▶ About this exercise
Scan the following data for lines with "down" and state how many there are, as a number only.
# # # # # # #
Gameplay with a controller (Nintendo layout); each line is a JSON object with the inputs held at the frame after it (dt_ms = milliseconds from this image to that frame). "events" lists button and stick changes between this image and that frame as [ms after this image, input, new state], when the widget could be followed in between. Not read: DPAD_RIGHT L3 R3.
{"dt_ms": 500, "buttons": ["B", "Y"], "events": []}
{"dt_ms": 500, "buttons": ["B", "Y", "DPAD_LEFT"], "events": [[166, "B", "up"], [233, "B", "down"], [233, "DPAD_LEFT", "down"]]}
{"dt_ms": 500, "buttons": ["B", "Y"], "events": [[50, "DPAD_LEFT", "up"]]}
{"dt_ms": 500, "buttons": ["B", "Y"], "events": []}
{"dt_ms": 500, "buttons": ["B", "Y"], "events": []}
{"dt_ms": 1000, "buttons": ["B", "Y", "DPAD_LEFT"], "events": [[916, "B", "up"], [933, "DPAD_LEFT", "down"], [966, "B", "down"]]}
# # # # # # #
▶ Problem solution
2